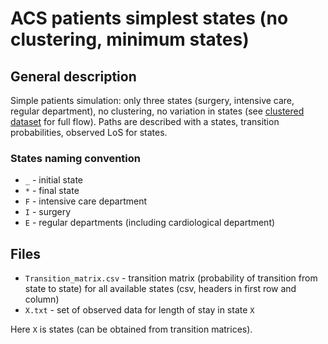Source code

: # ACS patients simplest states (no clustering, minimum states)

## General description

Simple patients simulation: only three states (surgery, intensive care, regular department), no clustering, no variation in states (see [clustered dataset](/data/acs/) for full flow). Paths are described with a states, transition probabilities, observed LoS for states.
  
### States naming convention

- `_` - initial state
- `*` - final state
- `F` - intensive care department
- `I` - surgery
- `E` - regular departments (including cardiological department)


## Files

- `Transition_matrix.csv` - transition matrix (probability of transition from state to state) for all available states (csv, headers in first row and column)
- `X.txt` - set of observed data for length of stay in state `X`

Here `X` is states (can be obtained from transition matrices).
++++++++++++++++++++
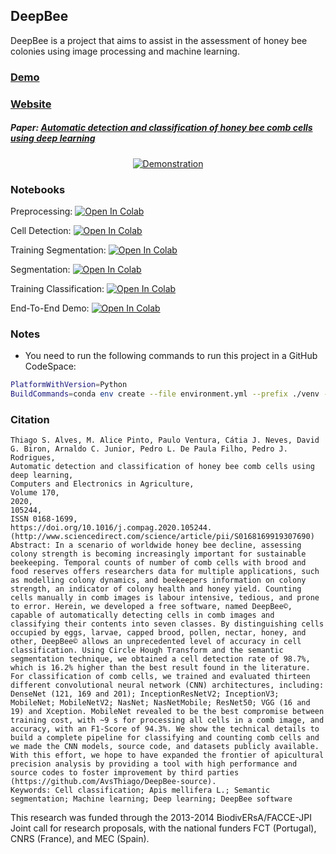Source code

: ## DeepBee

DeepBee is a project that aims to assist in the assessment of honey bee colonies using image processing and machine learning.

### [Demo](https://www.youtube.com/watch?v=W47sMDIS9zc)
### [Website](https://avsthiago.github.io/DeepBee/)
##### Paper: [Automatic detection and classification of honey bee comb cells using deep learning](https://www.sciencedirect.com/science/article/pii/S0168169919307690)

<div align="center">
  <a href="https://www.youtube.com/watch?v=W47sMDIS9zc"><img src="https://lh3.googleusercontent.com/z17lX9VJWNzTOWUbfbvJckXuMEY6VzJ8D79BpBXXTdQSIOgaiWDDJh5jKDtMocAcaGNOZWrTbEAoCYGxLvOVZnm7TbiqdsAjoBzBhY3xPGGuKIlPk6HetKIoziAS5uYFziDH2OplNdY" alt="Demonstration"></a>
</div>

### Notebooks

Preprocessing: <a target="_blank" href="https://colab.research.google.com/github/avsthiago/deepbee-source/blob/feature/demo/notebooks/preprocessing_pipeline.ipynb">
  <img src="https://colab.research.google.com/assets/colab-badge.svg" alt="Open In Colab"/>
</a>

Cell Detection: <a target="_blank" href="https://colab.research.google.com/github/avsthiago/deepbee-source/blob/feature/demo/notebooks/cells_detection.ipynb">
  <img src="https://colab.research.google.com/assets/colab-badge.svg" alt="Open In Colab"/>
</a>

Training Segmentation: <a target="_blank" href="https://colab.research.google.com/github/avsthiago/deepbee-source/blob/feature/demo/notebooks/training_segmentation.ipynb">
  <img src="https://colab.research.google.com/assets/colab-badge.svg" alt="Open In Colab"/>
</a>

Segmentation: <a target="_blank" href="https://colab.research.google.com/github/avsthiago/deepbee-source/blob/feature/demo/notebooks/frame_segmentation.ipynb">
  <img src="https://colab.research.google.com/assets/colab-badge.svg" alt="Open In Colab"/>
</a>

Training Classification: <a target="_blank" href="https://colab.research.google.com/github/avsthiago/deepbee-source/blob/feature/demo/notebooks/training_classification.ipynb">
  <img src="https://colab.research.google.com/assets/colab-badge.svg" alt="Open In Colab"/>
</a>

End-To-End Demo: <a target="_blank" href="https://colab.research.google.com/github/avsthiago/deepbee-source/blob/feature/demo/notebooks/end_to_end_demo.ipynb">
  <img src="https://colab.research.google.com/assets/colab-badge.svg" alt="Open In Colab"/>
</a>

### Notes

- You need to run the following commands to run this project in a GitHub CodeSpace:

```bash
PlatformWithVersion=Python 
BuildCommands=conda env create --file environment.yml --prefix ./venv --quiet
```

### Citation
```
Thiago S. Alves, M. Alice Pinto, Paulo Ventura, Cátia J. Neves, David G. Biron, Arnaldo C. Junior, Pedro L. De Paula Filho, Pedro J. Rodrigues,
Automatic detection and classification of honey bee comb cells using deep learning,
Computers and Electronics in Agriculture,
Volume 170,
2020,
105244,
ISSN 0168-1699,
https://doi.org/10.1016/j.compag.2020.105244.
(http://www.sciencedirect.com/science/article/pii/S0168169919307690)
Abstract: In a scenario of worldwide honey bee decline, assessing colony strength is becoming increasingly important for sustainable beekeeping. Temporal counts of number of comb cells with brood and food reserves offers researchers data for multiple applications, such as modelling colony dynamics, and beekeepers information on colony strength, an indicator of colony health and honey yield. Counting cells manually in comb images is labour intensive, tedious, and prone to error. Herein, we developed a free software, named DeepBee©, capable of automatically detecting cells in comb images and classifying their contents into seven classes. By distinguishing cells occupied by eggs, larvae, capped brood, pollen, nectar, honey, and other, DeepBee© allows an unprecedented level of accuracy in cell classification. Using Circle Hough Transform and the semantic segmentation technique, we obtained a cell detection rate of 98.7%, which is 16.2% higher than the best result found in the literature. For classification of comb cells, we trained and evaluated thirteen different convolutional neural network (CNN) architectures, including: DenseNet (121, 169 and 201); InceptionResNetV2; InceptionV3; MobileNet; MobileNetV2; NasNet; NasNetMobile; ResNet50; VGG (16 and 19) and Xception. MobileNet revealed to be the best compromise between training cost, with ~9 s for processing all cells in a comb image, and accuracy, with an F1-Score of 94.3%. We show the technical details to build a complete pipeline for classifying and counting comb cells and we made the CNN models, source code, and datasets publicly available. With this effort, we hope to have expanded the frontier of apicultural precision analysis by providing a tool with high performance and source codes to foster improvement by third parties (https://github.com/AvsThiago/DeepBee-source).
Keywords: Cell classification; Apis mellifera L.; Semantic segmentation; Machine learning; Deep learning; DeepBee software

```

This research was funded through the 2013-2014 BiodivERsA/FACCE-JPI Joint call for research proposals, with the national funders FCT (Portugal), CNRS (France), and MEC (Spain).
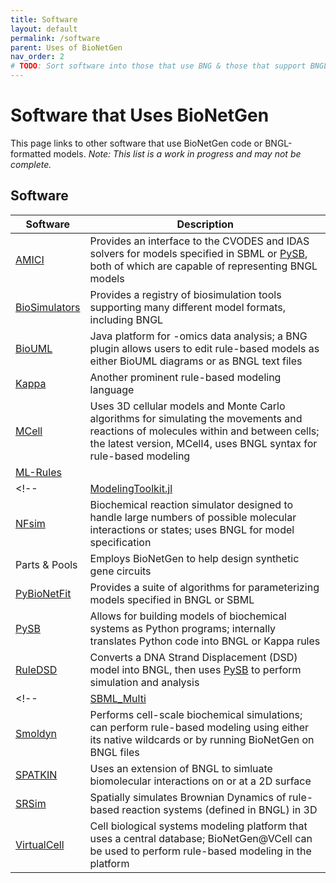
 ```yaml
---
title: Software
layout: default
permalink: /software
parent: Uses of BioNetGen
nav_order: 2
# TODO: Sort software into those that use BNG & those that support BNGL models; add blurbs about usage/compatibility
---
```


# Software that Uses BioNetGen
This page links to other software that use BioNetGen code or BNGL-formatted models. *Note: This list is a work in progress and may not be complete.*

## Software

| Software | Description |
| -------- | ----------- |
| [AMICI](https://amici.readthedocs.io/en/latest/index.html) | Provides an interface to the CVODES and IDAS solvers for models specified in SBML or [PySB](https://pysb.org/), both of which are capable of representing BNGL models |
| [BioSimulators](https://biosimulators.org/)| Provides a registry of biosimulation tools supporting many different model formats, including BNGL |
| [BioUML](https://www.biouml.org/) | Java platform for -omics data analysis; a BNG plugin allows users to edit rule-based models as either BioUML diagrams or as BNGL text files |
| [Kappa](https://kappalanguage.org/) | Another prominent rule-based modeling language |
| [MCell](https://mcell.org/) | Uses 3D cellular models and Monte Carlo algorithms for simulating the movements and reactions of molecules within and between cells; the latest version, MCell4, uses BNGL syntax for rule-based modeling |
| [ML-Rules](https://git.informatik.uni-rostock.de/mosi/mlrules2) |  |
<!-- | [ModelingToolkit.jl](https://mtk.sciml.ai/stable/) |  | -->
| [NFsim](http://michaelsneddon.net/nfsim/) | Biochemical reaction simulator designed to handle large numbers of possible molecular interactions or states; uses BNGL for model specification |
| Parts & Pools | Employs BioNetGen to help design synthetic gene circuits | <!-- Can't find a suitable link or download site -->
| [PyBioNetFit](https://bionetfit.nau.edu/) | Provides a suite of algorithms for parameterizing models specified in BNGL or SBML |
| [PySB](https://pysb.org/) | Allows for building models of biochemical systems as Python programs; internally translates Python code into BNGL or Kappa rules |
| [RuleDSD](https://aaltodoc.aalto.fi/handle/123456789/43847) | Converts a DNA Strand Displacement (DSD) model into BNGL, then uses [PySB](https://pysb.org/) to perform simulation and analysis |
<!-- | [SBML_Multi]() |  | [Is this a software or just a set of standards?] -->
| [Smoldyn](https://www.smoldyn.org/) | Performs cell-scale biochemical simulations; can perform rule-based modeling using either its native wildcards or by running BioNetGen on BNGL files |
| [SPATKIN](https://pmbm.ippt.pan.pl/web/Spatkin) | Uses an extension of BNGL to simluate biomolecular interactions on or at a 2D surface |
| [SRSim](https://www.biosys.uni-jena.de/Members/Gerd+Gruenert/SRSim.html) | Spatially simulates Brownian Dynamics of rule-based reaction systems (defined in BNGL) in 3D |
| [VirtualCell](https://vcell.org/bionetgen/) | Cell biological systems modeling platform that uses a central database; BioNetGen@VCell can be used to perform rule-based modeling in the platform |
++++++++++++++++++++
_EXERCISE OBJECTIVE_. Search the records for the word "learning" and copy out every line that holds it.

_OUTPUT FOR THIS TASK_.
DeepBee is a project that aims to assist in the assessment of honey bee colonies using image processing and machine learning.
##### Paper: [Automatic detection and classification of honey bee comb cells using deep learning](https://www.sciencedirect.com/science/article/pii/S0168169919307690)
Automatic detection and classification of honey bee comb cells using deep learning,
Keywords: Cell classification; Apis mellifera L.; Semantic segmentation; Machine learning; Deep learning; DeepBee software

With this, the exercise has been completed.